Each volume is bound in fluorescent colors, with 2,560 pages of text containing some 118 stories. There are 24 illustrations by 24 different artists, and the set itself has a theme inspired by the symbols found on Zener cards – famously used throughout the 20th century to test telepaths (mind reading being a recurring theme in Dick’s fiction).

The collection is absolutely stunning, like so many special editions of The Folio Society, but its price tag is hefty £ 495 ($ 679). There are also only 750 copies available for purchase and it looks like they are selling out quickly.

Philip K. Dick is an undisputed titan of science fiction, and I have long been a particular fan of his short stories. Not only because they contain some of the genre’s most iconic tales, but because they also offer a capsule story of Dick himself.

He was famous as a writer and lived in an era when it was possible to make a decent living by producing quick fiction hits. He published four stories in 1952, then sped up to publish 30 in 1953. (His love of amphetamines also contributed to this prolific production.) A sense of writing as the drudgery bleeds in the stories of Dick, which often exhibit resentful workers, such as the tire regroover in Our friends from Frolix 8 who takes bald, worn tires and digs new grooves in them with a hot iron.

Despite the crushing nature of the work, Dick’s fiction is infinitely imaginative. His news is still told today and is particularly appreciated by Hollywood. “We can remember it for you wholesale” became the 1990s Total recall; the 1956 short “The Minority Report” became the 2002 blockbuster Tom Cruise of the same name; while the “adjustment team” became that of 2011 The Adjustment Office, etc.
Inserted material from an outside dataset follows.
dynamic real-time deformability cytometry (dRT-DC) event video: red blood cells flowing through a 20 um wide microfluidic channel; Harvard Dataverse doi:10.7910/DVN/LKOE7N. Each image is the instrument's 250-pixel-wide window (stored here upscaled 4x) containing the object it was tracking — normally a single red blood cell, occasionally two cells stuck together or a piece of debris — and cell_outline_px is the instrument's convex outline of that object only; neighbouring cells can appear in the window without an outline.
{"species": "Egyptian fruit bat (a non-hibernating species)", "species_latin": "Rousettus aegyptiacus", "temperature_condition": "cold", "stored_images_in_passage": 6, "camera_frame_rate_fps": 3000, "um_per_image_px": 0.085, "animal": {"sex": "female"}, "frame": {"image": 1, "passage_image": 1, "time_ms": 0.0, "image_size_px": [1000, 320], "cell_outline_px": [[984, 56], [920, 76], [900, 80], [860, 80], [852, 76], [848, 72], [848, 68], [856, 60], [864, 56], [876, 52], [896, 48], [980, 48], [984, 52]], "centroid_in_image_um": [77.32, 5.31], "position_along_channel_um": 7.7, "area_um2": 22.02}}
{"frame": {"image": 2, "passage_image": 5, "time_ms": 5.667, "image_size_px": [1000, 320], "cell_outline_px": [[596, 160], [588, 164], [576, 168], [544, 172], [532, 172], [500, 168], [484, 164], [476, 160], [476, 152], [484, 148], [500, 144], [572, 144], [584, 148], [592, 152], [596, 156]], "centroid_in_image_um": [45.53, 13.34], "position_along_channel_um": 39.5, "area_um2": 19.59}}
As we progressed through Dick’s career in the ’70s and’ 80s, his production slows down. In 1974, Dick experienced a series of visions in which an entity who may have been God, but which he dubbed the Vast Active Living Intelligence System or VALIS, “shot a beam of pink light directly at him, at his head, his eyes. His stories from this era, especially his novels, therefore move away from standard sci-fi tropes and turn to postmodern themes, delving into grooves of consciousness, alternate realities, and hidden and incredible truths.

Reading Dick’s short fiction chronologically offers its own story: the story of this magnificent writer and thinker. The new ensemble of the Folio Society looks like a fabulous accompaniment to this intellectual history. Now, excuse me, I have some Google searches for “foolproof get-rich-quick schemes”.